Caresse Crosby came to Paris with her husband, Harry Crosby, after she had shocked her family by divorcing her first husband : “Rebelling against their ‘puritanical’ upbringing they pursued a hedonistic lifestyle devoted to parties, promiscuity, and poetry”. But they also launched Black Sun Press which published work by Hart Crane, James Joyce, Ernest Hemingway, and many others. Later, after Harry’s death in 1929, Caresse continued with Black Sun Press, and additionally started the cheaper Crosby Continental Editions to bring the work of contemporary authors to a wider audience.
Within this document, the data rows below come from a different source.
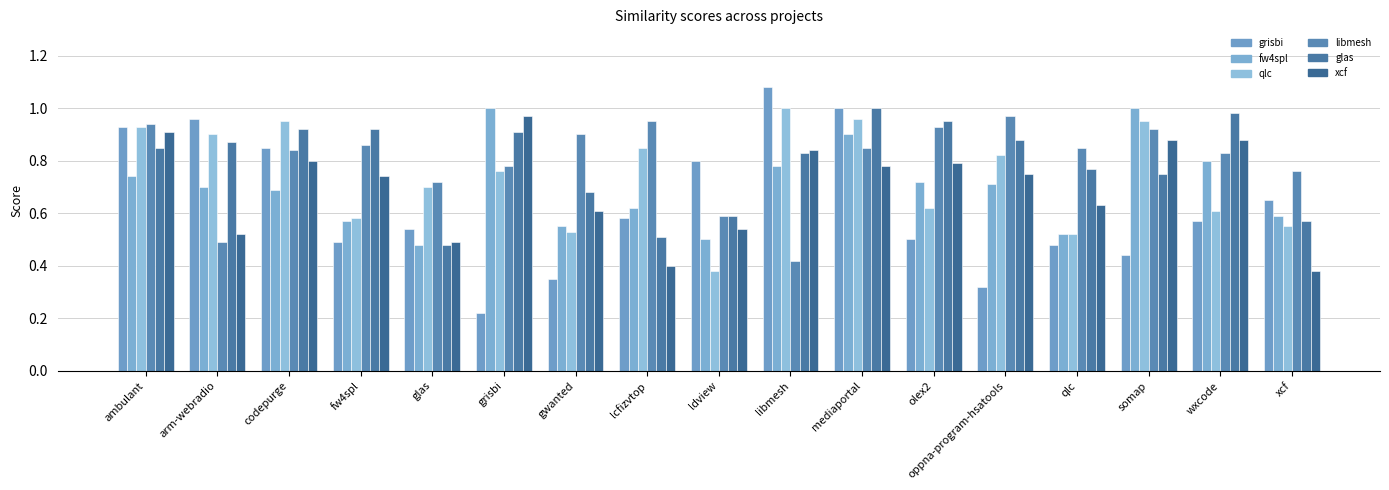

Reading right to left, transcribe all the data shown in this chart.

grisbi.csv: 0.7	0.6	0.4	0.5	0.3	0.5	1.0	1.1	0.8	0.6	0.3	0.2	0.5	0.5	0.8	1.0	0.9
fw4spl.csv: 0.6	0.8	1.0	0.5	0.7	0.7	0.9	0.8	0.5	0.6	0.6	1.0	0.5	0.6	0.7	0.7	0.7
qlc.csv: 0.6	0.6	0.9	0.5	0.8	0.6	1.0	1.0	0.4	0.8	0.5	0.8	0.7	0.6	0.9	0.9	0.9
libmesh.csv: 0.8	0.8	0.9	0.8	1.0	0.9	0.8	0.4	0.6	0.9	0.9	0.8	0.7	0.9	0.8	0.5	0.9
glas.csv: 0.6	1.0	0.8	0.8	0.9	0.9	1.0	0.8	0.6	0.5	0.7	0.9	0.5	0.9	0.9	0.9	0.8
xcf.csv: 0.4	0.9	0.9	0.6	0.8	0.8	0.8	0.8	0.5	0.4	0.6	1.0	0.5	0.7	0.8	0.5	0.9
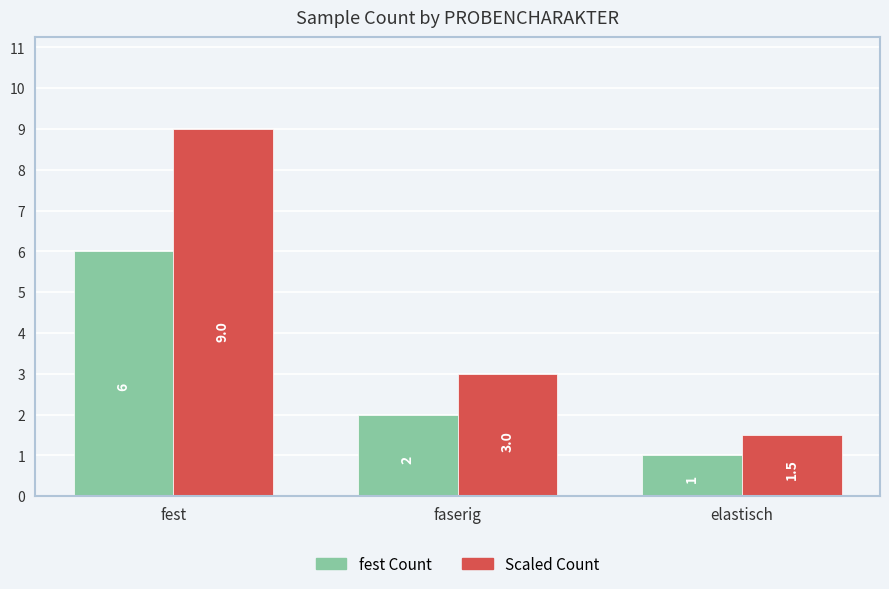

What is the label of the 1st bar from the right?

elastisch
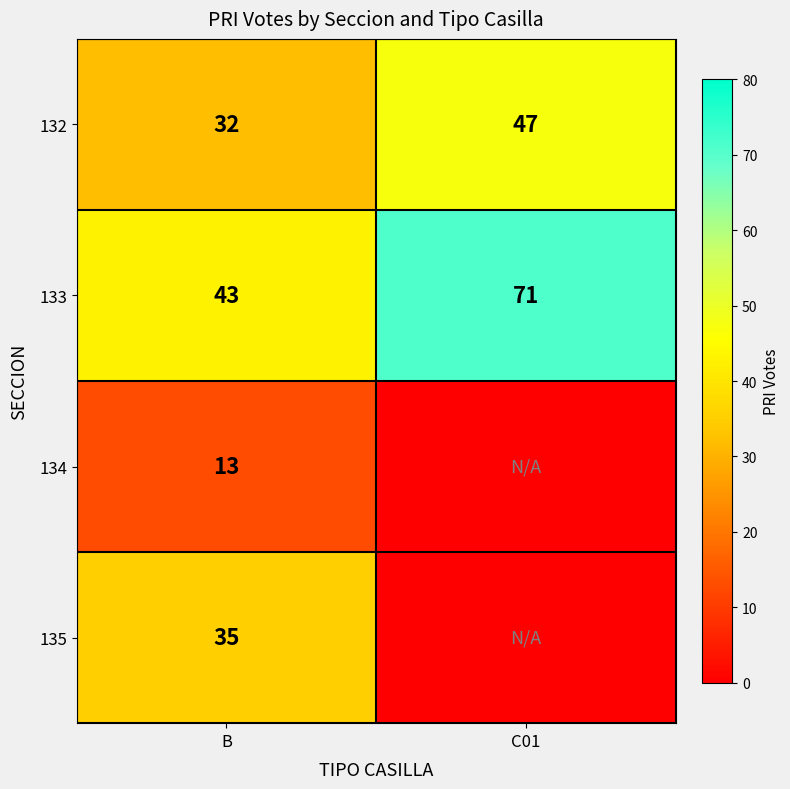

What is the sum of all 132 values?

79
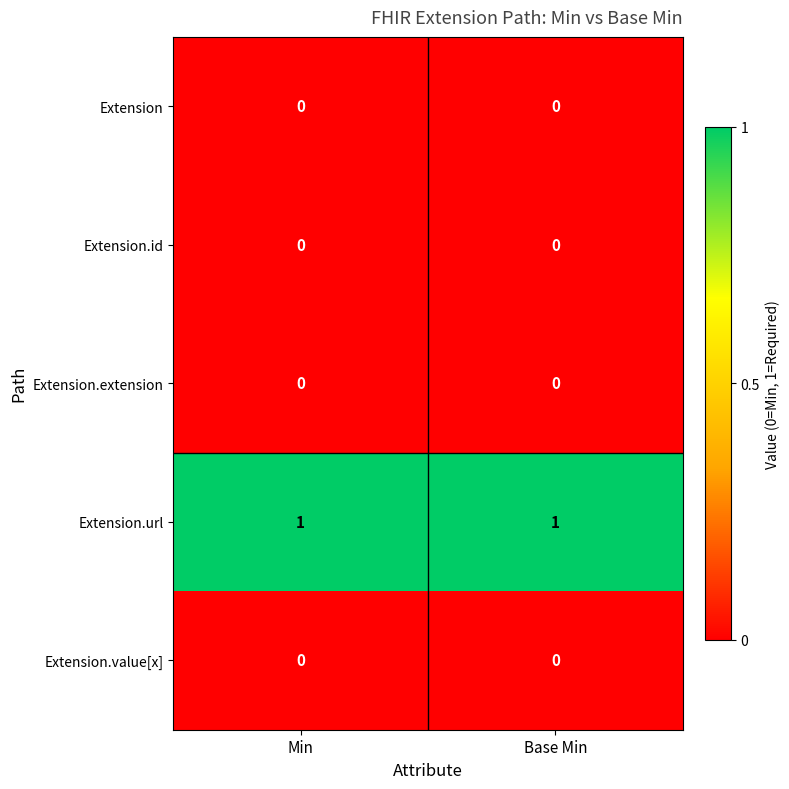

What is the difference between the highest and lowest values at Min?

1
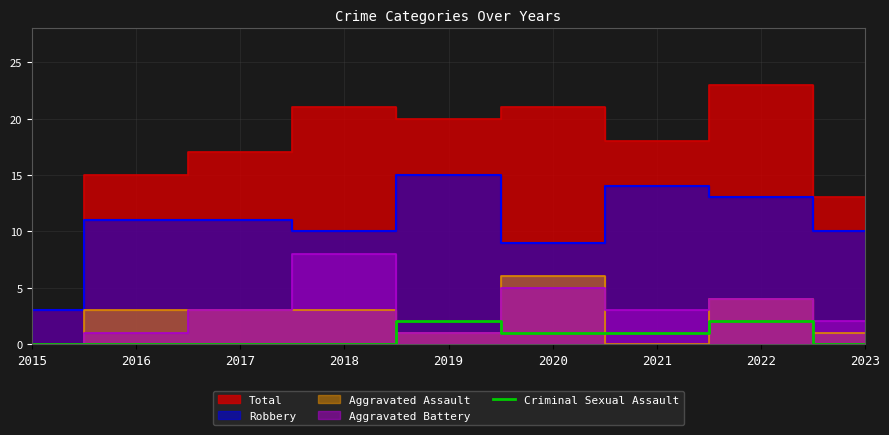

True or false: the data shows 1 at 2020.

True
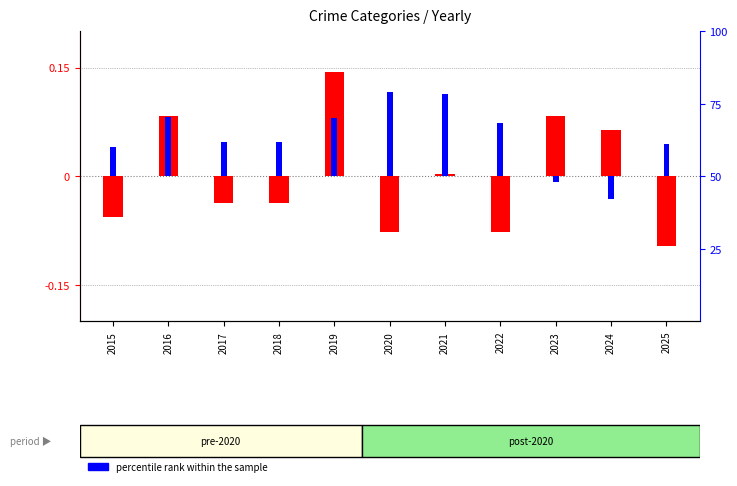

How many groups of bars are there?

11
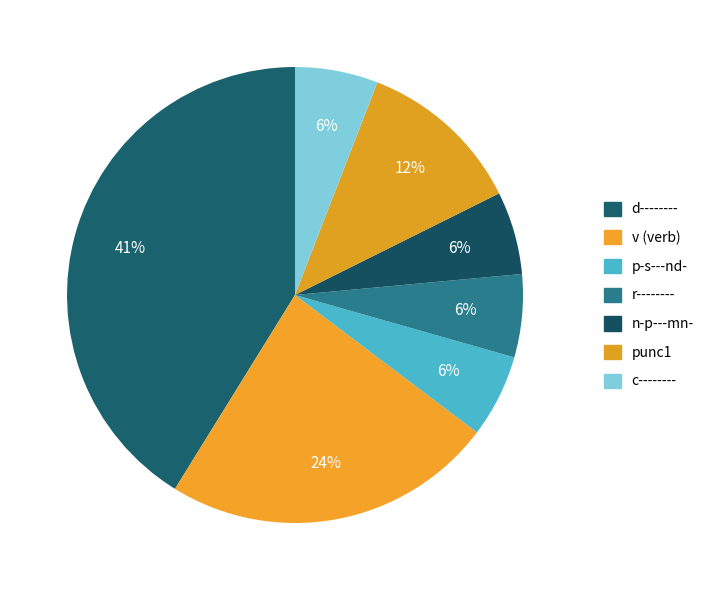

Count the number of slices in the pie.

7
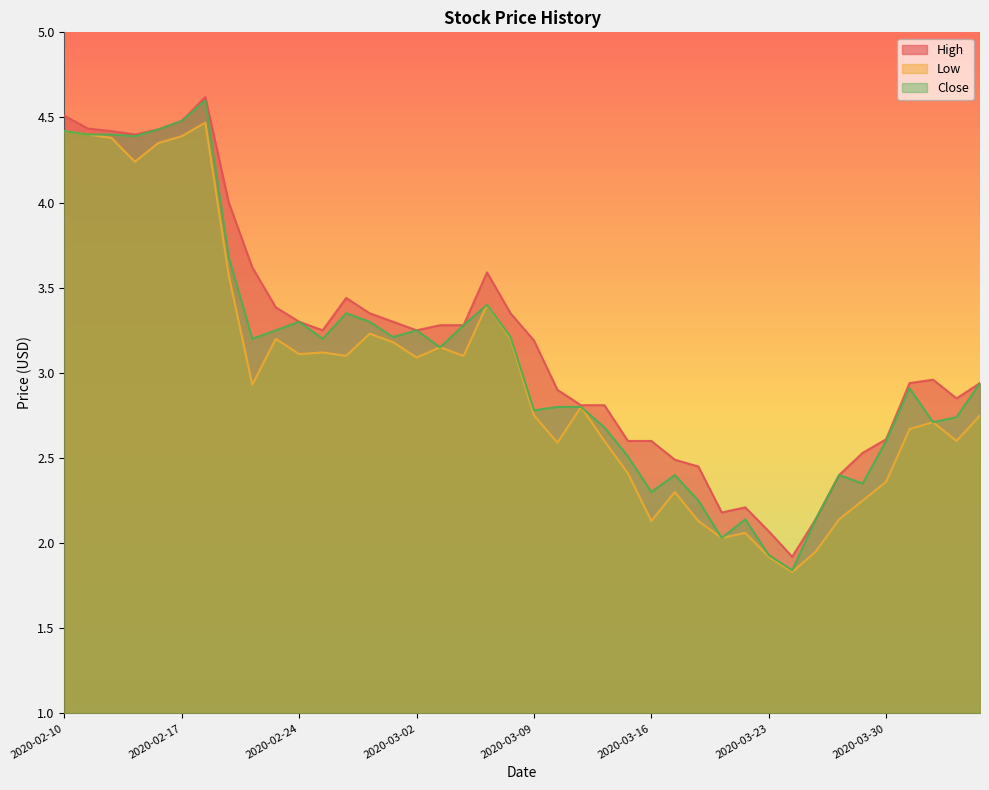

How many distinct data groups are displayed?

3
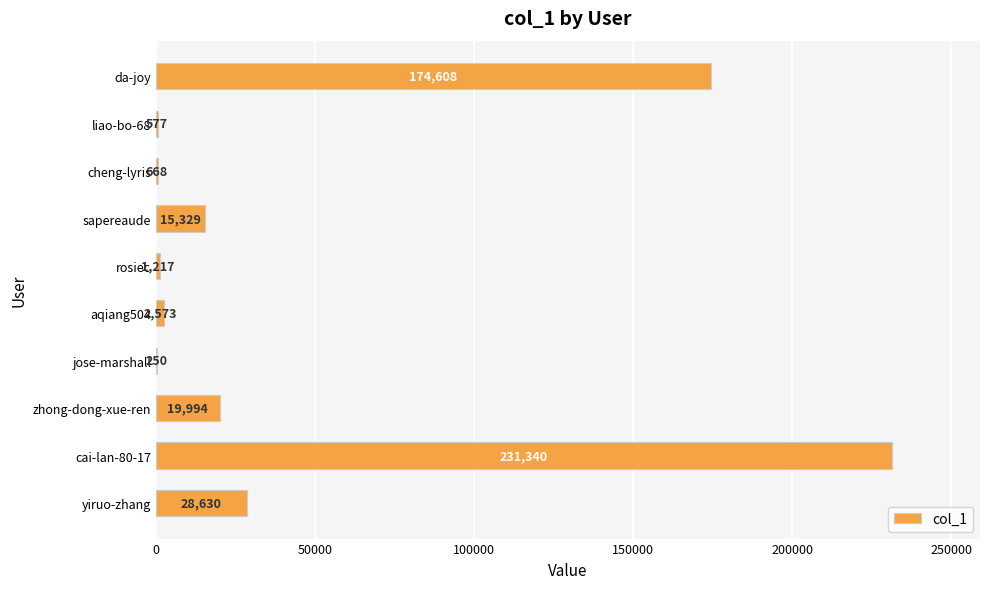

What is the greatest value displayed?

231340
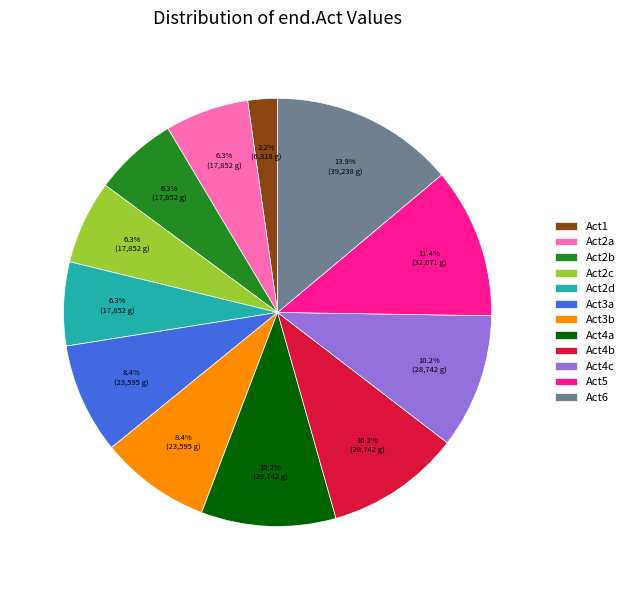

Which has a higher value, Act1 or Act4b?

Act4b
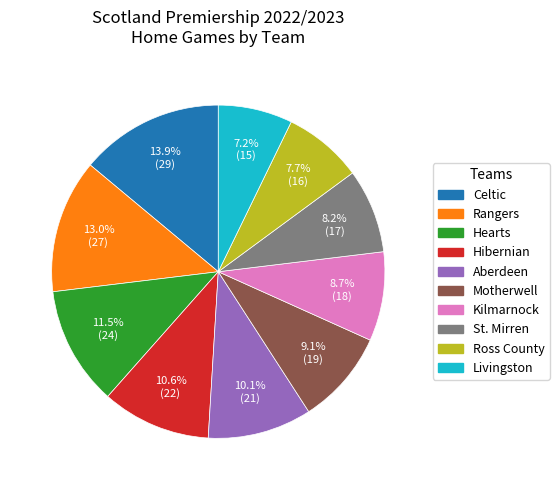

What percentage is the Rangers slice, to the nearest percent?

13%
A book from this series that I have and prize is Robert McAlmon’s The Indefinite Huntress and Other Stories, published in 1932. Caresse Crosby’s The Passionate Years 1925-1939 tells the story of her adventures in France. There is a portrait of her by the Belarusian artist, Polia Chentoff, which, to my mind, does not capture the spirit of the energetic and imaginative woman Caresse must have been. Perhaps the answer lies in the fact that Chentoff had an affair with Harry Crosby. Asleson quotes the French poet Saint John Perse, who said that he had “never seen the distaste of one woman for another so skilfully and subtly portrayed”.

There is much more to Brilliant Exiles than I have been able to convey in my review. I have overlooked some of the better-known women, such as Sylvia Beach, owner of the famous bookshop, Shakespeare and Company, and Getrude Stein, who has had books written about her and her partner, Alice B.Toklas. But what of the writer, Mercedes de Acosta, “now remembered less for her literary accomplishments than for her remarkable life…..In 1921 she began a passionate affair with the actor Eve Le Gallienne, for whom she wrote two plays. The most ambitious of these works, Jehanne d’Arc, debuted in Paris in 1925 – the first instance of an American play performed on French soil by an American actress speaking in French”. De Acosta was productive, and “wrote nearly a dozen plays in which women struggle with ‘unhappy marriages, divorce, sexual desire, identity, and self-recognition’ “. Abram Poole painted an imposing portrait of de Acosta. Poole was a “wealthy society portraitist”, and de Acosta had agreed to marry him “on the condition that she retain her maiden name and freedom to live an independent life”.

There is, too, the fascinating Belle de Costa Greene, who could “pass” for white, as a splendid chalk on paper portrait of her by Paul Hellas indicates. She was “one of America’s most influential and well-known librarians”, and travelled to Paris on behalf of the financier, J.P. Morgan. She spent forty-three years at the Morgan Library and Museum, and when she retired the New York Times said that “Much that this remarkable institution today represents can be attributed to the earnest scholarship of Miss Greene. Her wide-ranging interest in cultural treasures is reflected in the library’s fine paintings, its unusual collection of illuminated manuscripts, its rare volumes and letters, its etchings, stained glass, and pottery”.  Reading this, one might get the idea that Greene was a prim intellectual, but it’s noted that when she first arrived in Paris in 1910 she was “hungry for an arts education and eager to meet her lover, the art critic Bernard Berenson”.

With its wide range of photographs and painted portraits, and its accompanying informative text, Brilliant Exiles is not only the catalogue for the exhibition which opened at the National Portrait Gallery in Washington in April 2024, but also a totally satisfying book in its own right. I have quoted Robyn Asleson more than once in my review, but it should be noted that there are, in addition to her contributions, four essays by other academics with a specialised interest in the subject of how American women functioned, and how they often related to each other, in the Paris of the period concerned.